Stored data entries:
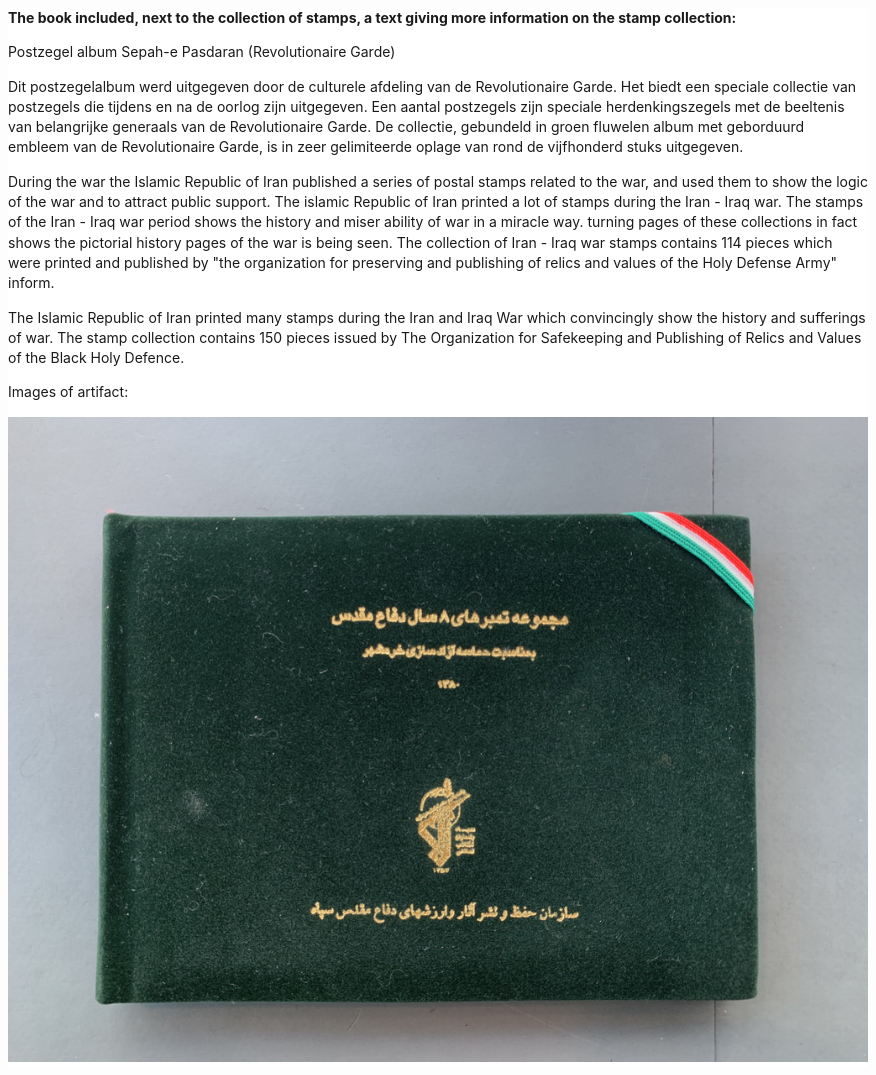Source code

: **The book included, next to the collection of stamps, a text giving more information on the stamp collection:**

Postzegel album Sepah-e Pasdaran (Revolutionaire Garde)

Dit postzegelalbum werd uitgegeven door de culturele afdeling van de Revolutionaire Garde. Het biedt een speciale collectie van postzegels die tijdens en na de oorlog zijn uitgegeven. Een aantal postzegels zijn speciale herdenkingszegels met de beeltenis van belangrijke generaals van de Revolutionaire Garde. De collectie, gebundeld in groen fluwelen album met geborduurd embleem van de Revolutionaire Garde, is in zeer gelimiteerde oplage van rond de vijfhonderd stuks uitgegeven. 

During the war the Islamic Republic of Iran published a series of postal stamps related to the war, and used them to show the logic of the war and to attract public support. The islamic Republic of Iran printed a lot of stamps during the Iran - Iraq war. The stamps of the Iran - Iraq war period shows the history and miser ability of war in a miracle way. turning pages of these collections in fact shows the pictorial history pages of the war is being seen. The collection of Iran - Iraq war stamps contains 114 pieces which were printed and published  by "the organization for preserving and publishing of relics and values of the Holy Defense Army" inform.

The Islamic Republic of Iran printed many stamps during the Iran and Iraq War which convincingly show the history and sufferings of war. The stamp collection contains 150 pieces issued by The Organization for Safekeeping and Publishing of Relics and Values of the Black Holy Defence.

Images of artifact:

![Collection%20114%20stamps%20of%20the%20eight%20years%20war%20of%20Ir/IMG_1435.jpg](Collection%20114%20stamps%20of%20the%20eight%20years%20war%20of%20Ir/IMG_1435.jpg)
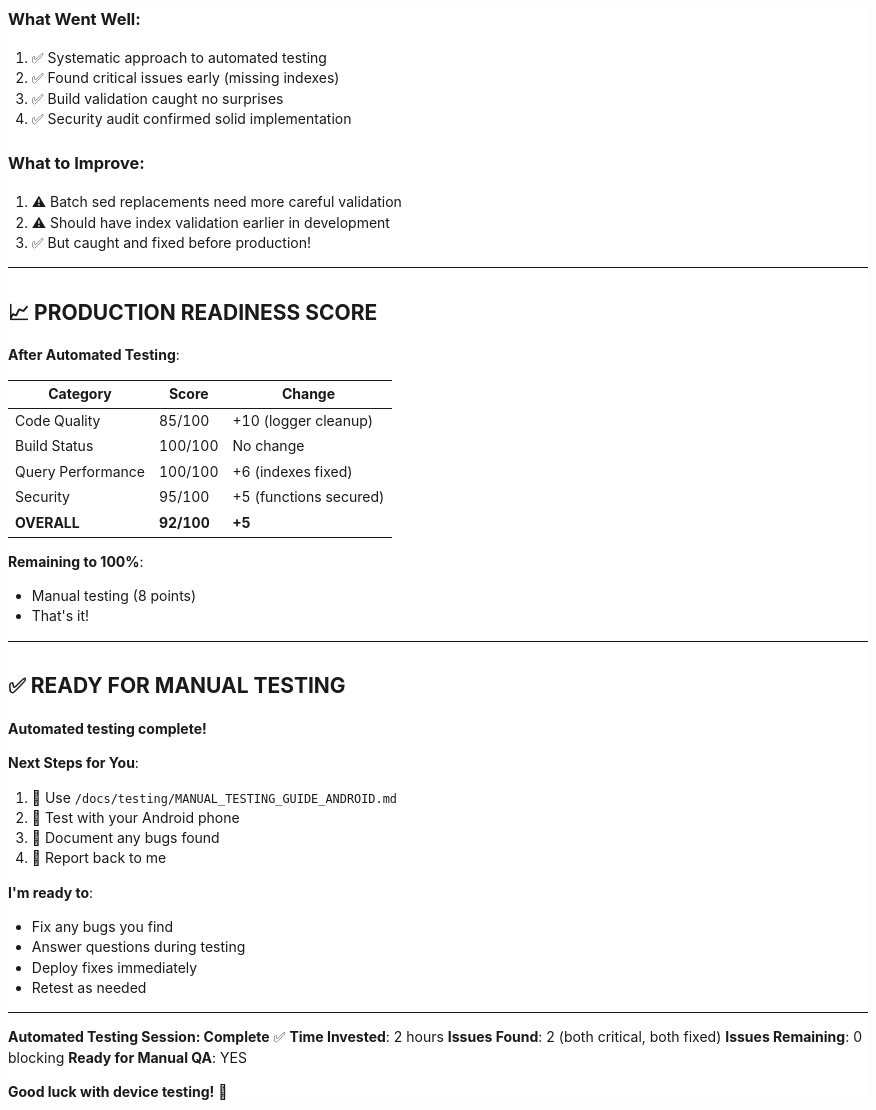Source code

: ### What Went Well:
1. ✅ Systematic approach to automated testing
2. ✅ Found critical issues early (missing indexes)
3. ✅ Build validation caught no surprises
4. ✅ Security audit confirmed solid implementation

### What to Improve:
1. ⚠️ Batch sed replacements need more careful validation
2. ⚠️ Should have index validation earlier in development
3. ✅ But caught and fixed before production!

---

## 📈 PRODUCTION READINESS SCORE

**After Automated Testing**:

| Category | Score | Change |
|----------|-------|--------|
| Code Quality | 85/100 | +10 (logger cleanup) |
| Build Status | 100/100 | No change |
| Query Performance | 100/100 | +6 (indexes fixed) |
| Security | 95/100 | +5 (functions secured) |
| **OVERALL** | **92/100** | **+5** |

**Remaining to 100%**:
- Manual testing (8 points)
- That's it!

---

## ✅ READY FOR MANUAL TESTING

**Automated testing complete!**

**Next Steps for You**:
1. 📱 Use `/docs/testing/MANUAL_TESTING_GUIDE_ANDROID.md`
2. 📱 Test with your Android phone
3. 📱 Document any bugs found
4. 📱 Report back to me

**I'm ready to**:
- Fix any bugs you find
- Answer questions during testing
- Deploy fixes immediately
- Retest as needed

---

**Automated Testing Session: Complete** ✅
**Time Invested**: 2 hours
**Issues Found**: 2 (both critical, both fixed)
**Issues Remaining**: 0 blocking
**Ready for Manual QA**: YES

**Good luck with device testing!** 🚀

About this task. Please show every line above that includes the word "validation".

Answer to the problem.
3. ✅ Build validation caught no surprises
1. ⚠️ Batch sed replacements need more careful validation
2. ⚠️ Should have index validation earlier in development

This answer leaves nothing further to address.